Three operations described were performed through an approximately 2-cm diameter temporal craniotomy after a straight skin incision was made. Resection was then performed under the magnification of a 30-degree rigid endoscope, which mandated the use of exclusively conventional microsurgical instruments.
Total resection was accomplished in all three patients with large middle fossa epidermoid cysts through a small temporal corticectomy, without damage to neurovascular structures.
This procedure allowed the association of a smaller craniotomy, better cosmetic results, and minor retraction of the brain to wide resection of the tumor and satisfactory functional outcomes 1).
A 50-year-old man presented with a rare giant crossing cranium-temporal combined epidermal cyst. Physical examination found left facial numbness and temple severely numbness with light pressure. Horizontalis craniocerebral computed tomography demonstrated a mass lesion of 3.0 × 2.0 cm in the middle cranial fossa area; sagittal craniocerebral magnetic resonance scanning demonstrated a mass consisting of 2 leaves (the upper one, 4.0 × 3.0 cm; the lower one, 2.0 × 1.5 cm). Computed tomography angiography showed that the blood supply of the lesion came from superficial temporal artery and middle cranial fossa artery. The clinical diagnosis was neurilemmoma. Surgery revealed a pearly cyst consisting of 2 leaves (connected by a narrowed bridge located at the articular fossa of temporal bone) was 6 × 3 × 3 cm. Histologic examination disclosed disintegrated keratinizing epithelium layer, keratinizing epithelium layer, and stratified squamous epithelium layer from inner to outer and found no hair follicles or sebaceous gland with the diagnosis of epidermoid cyst. Surgery was successfully performed, and the patient was discharged home with severer left facial numbness relatively and left jaw slight opening. The present case suggests that epidermoid cysts can be seen in any location, even giant crossing cranium-temporal combined lesion, and the blood supply should be considered as a factor judging its pathogenesis 2).
You et al. present the first case of ectopic ventricular recurrence of an epidermoid cyst in the middle fossa with confirming histological characteristics. A 51-year-old woman presented with an epidermoid cyst in the middle fossa and underwent complete resection. On the 6-month surgical follow-up MRI, a nodular lesion was detected in the frontal horn of the left lateral ventricle without evidence of recurrence at the primary site. The patient underwent transcortial tumor resection. Results of histological studies confirmed that the lesion was an epidermoid cyst similar to the primary lesion. This is a case report of the cerebrospinal fluid spread of an epidermoid cyst, which strengthens the case for special care at the time of surgery to prevent spread of the lesion 3).
Inoue et al. report an unusual case of an intracranial, interdural epidermoid tumor and cyst in a 72-year-old woman who presented with longstanding, mild numbness over her right cheek. She was initially treated conservatively, but on follow-up review the mass was found to have grown and evidence of hemorrhage was present, and therefore a subtotal resection was performed.

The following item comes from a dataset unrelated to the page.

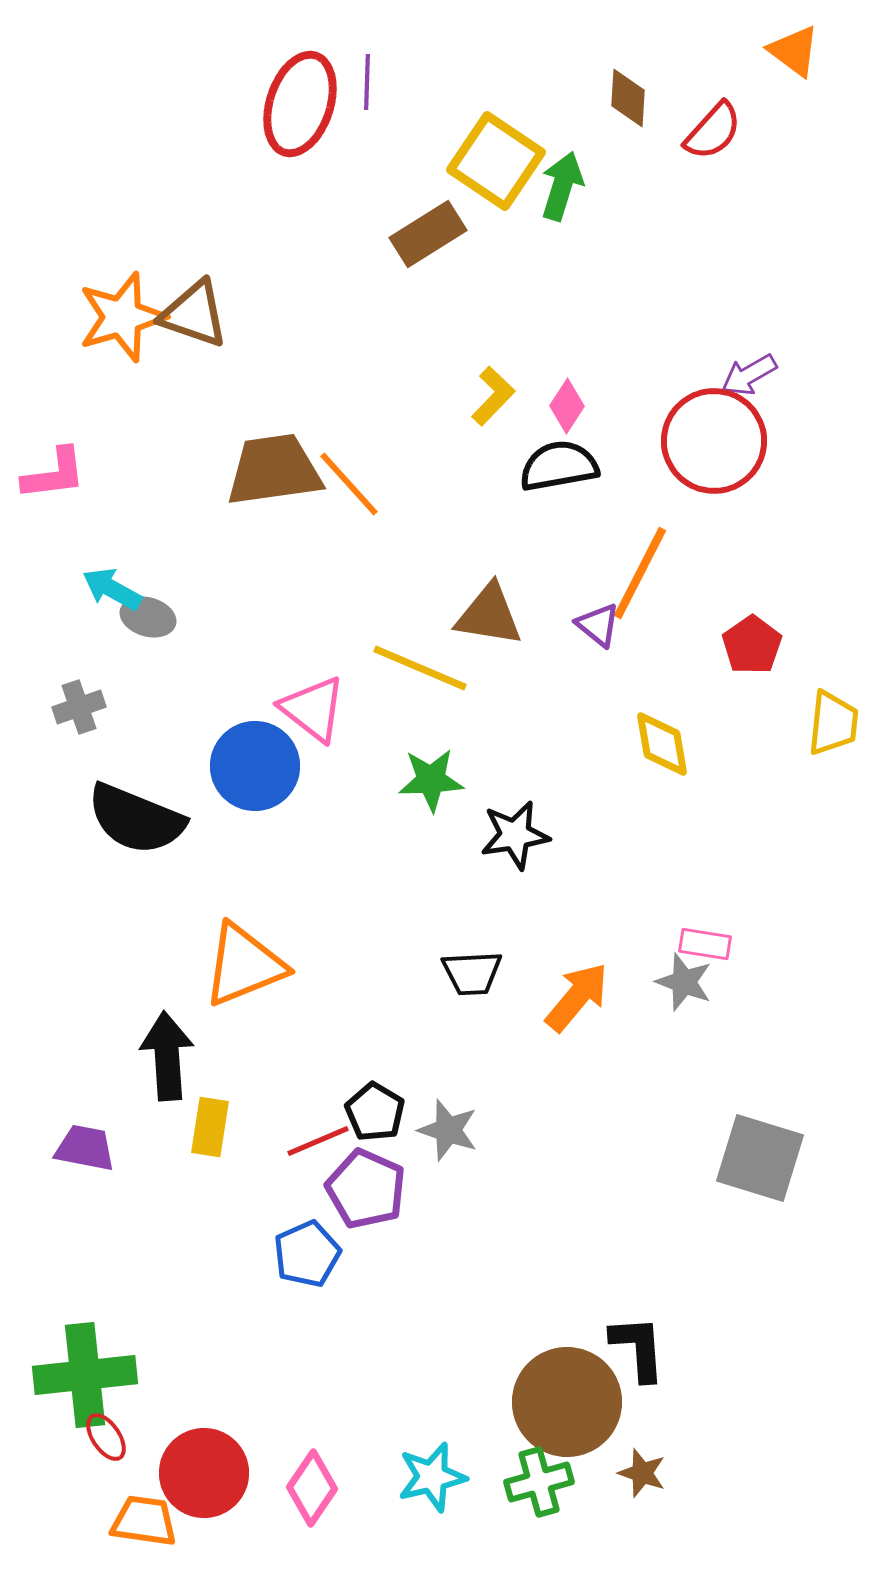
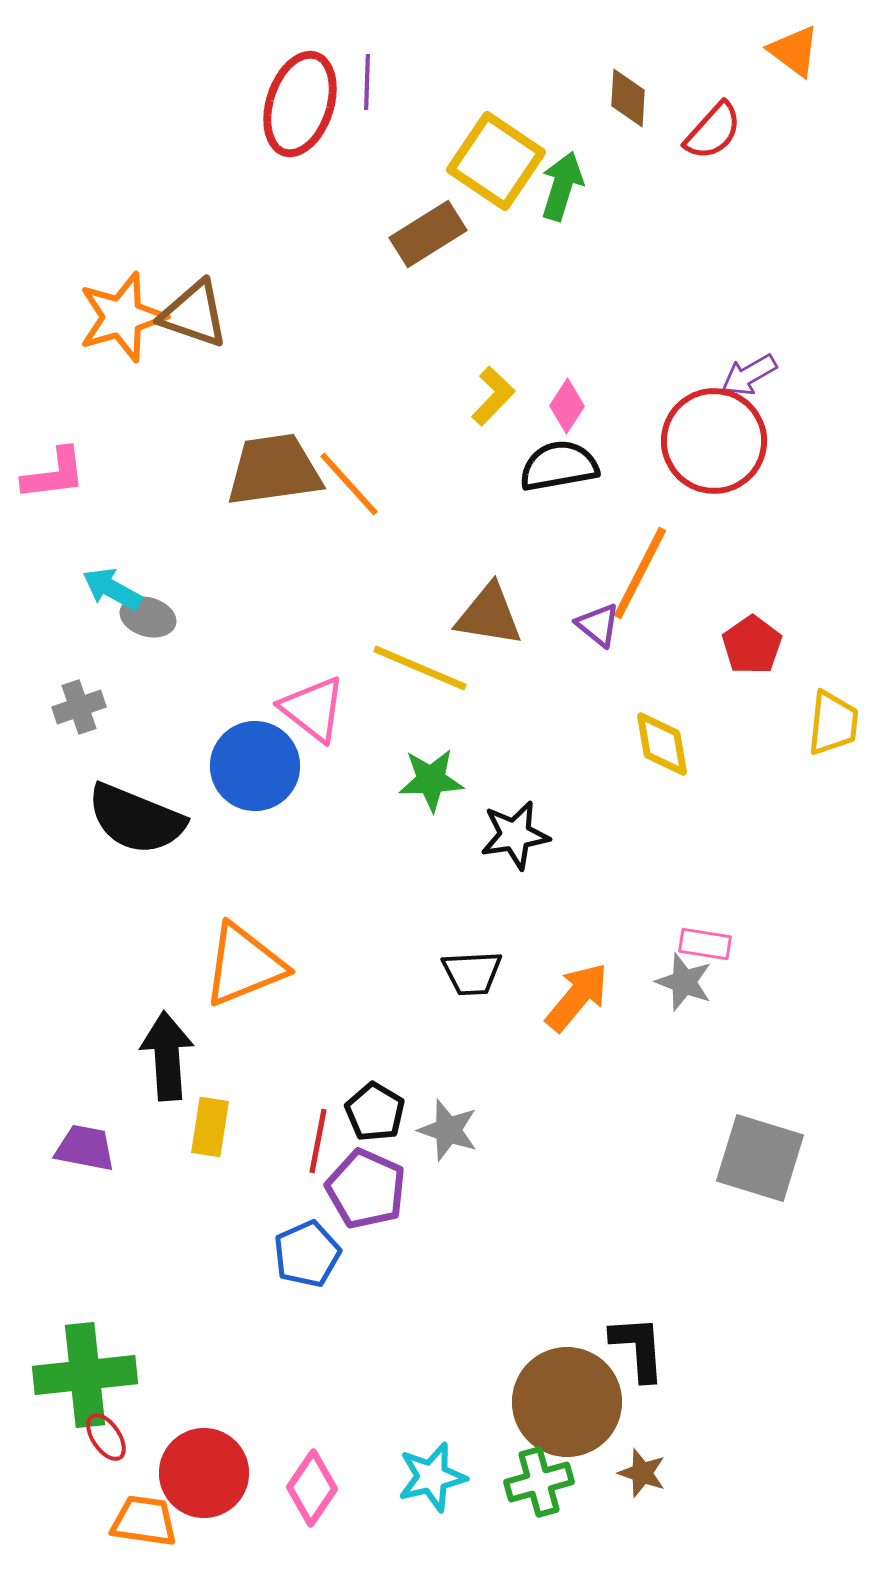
red line at (318, 1141): rotated 56 degrees counterclockwise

This case should probably be classified as a paratrigeminal, interdural epidermoid cyst; this is the first known report in which magnetic resonance and computerized tomography images of such an entity are presented and discussed 4).
Kobayashi et al. report the case of a 51-year-old female suffering from generalized convulsions. Having fallen into a semicoma due to the convulsions, she was referred to our department on August 5, 1992. Neurological examination revealed slight dementia but no other deficits. The tumor was mainly located in the temporal lobe but communicated with the CSF space of C-P angle through a narrow channel shown on MRI. She underwent an operation for tumor removal and left the hospital with no neurological deficits. Several cases of intracranial intramedullary epidermoid have been reported in the literature, but none of them proved to be completely intramedullary. On operation or on CT and MRI, all of them were shown to communicate with the CSF space. The possible occurrence of an epidermoid from medullary substance was discussed 5).